*Instruksi Anda*. Ketik ulang tanpa perubahan bagian dari petikan tentang Uskup Belo di bawah ini yang dibuka dengan kata-kata "Tuduhan ini langsung" dan ditutup dengan "pada tahun 1999.".

*Petikan Teks*.

•••••

DEMOCRAZY.ID - Nama Uskup Carlos Filipe Ximenes Belo sudah tidak asing di telinga warga Timor Leste.
Selain merupakan pemimpin gereja Katolik, ia juga dikenal sebagai salah satu tokoh nasional dan mendapatkan Hadiah Nobel Perdamaian bersama Jose Ramos Horta atas upayanya dalam menyelesaikan konflik di Timor Leste.
Baru-baru ini, muncul laporan yang menyebut Uskup Belo telah melakukan pelecehan seksual terhadap laki-laki.
Tuduhan ini langsung dilayangkan oleh korban-korban yang mengalami perlakuan tidak senonoh olehnya.
Dimuat De Groene pada Selasa (27/9), salah satu korbannya adalah Paulo, yang saat ini berusia 42 tahun.
Paulo mengaku pernah mengalami pelecehan seksual dari Uskup Belo pada tahun 1999.
Setelah menghadiri misa pada Minggu pagi di Dili, Paulo yang masih remaja, sekitar 15-16 tahun, diminta untuk datang ke kediaman Uskup Belo dan mengalami pelecehan.
Ia juga mengaku mendapatkan sejumlah uang dari Uskup Belo untuk menutup mulut.
"Saya pikir ini menjijikkan. Saya tidak akan pergi ke sana lagi," ujar Paulo yang enggan memberi identitasnya.
Sejak saat itu, Paulo tidak memberi tahu pengalaman buruk yang ia alami.
Namun apa yang dialami oleh Paulo juga dirasakan oleh Roberto, seorang pria yang saat ini berusia 45 tahun. Keduanya juga telah tinggal di luar negeri.
Tidak seperti Paulo, Roberto mengalami beberapa kali pelecehan seksual, berupa pemerkosaan, dari Uskup Belo.
Itu terjadi di tengah sulitnya hidup di Timor Leste di bawah kekuasaan Indonesia, sehingga uang yang didapat Roberto dari Uskup Belo cukup menjanjikan.
Bahkan ketika Roberto pindah ke Dili, pelecehan seksual dan eksploitasi seksual pindah ke kediaman uskup di kota.
Di sana Roberto mengaku melihat anak-anak yatim piatu tumbuh di kompleks dan anak laki-laki lain yang dipanggil seperti dia.
Menurut Roberto dan Paulo, Uskup Belo mengirim orang dengan mobil untuk membawa anak laki-laki yang diinginkannya ke kediamannya.
"Uskup menyalahgunakan posisi kekuasaannya atas anak laki-laki yang hidup dalam kemiskinan ekstrem. Dia tahu bahwa anak laki-laki tidak punya uang. Jadi ketika dia mengundang Anda, Anda datang dan memberi Anda sejumlah uang. Tapi sementara itu Anda adalah korban. Begitulah cara dia melakukannya," ujar Paulo.

•••••

*Data yang Diberikan*.
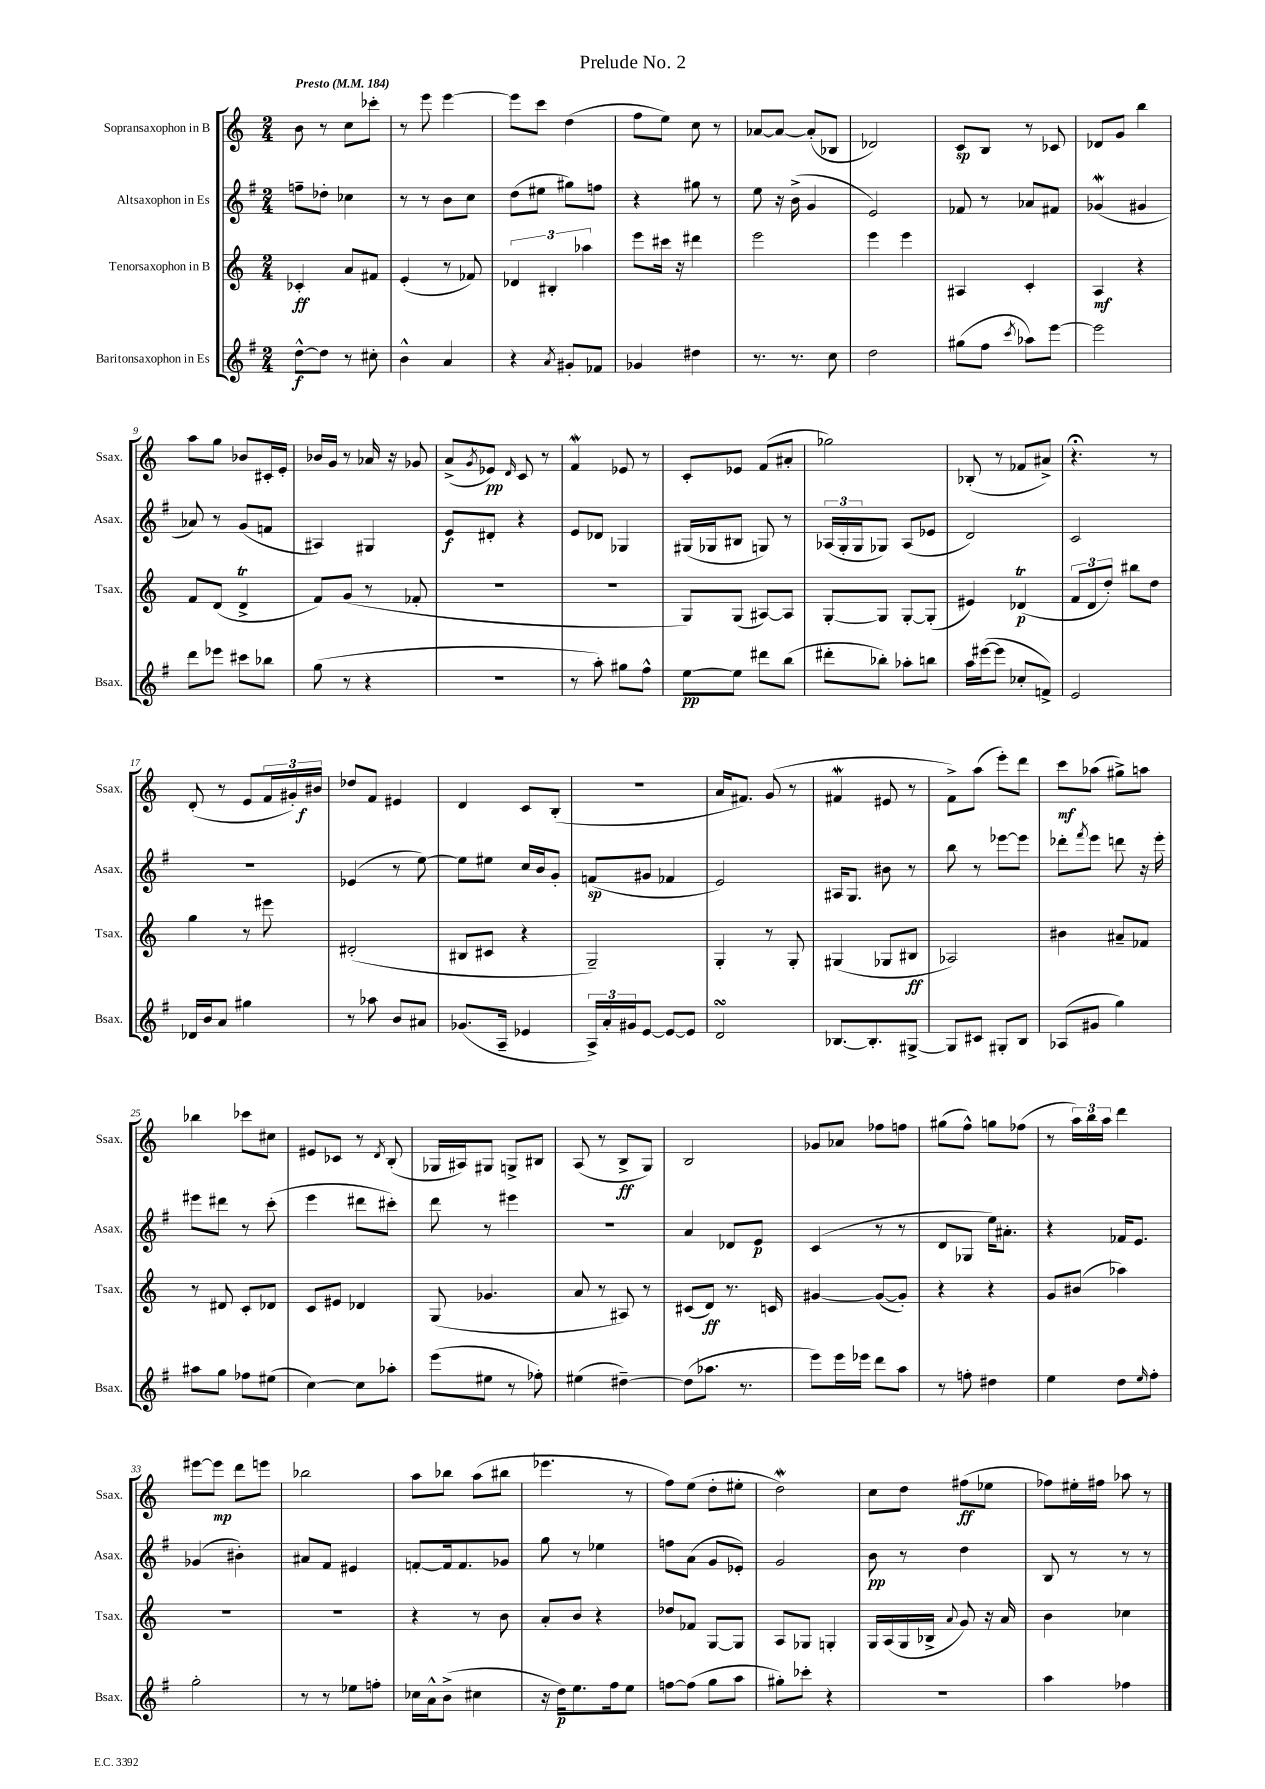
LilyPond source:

•••••

*Hasil Tugas*.
Tuduhan ini langsung dilayangkan oleh korban-korban yang mengalami perlakuan tidak senonoh olehnya.
Dimuat De Groene pada Selasa (27/9), salah satu korbannya adalah Paulo, yang saat ini berusia 42 tahun.
Paulo mengaku pernah mengalami pelecehan seksual dari Uskup Belo pada tahun 1999.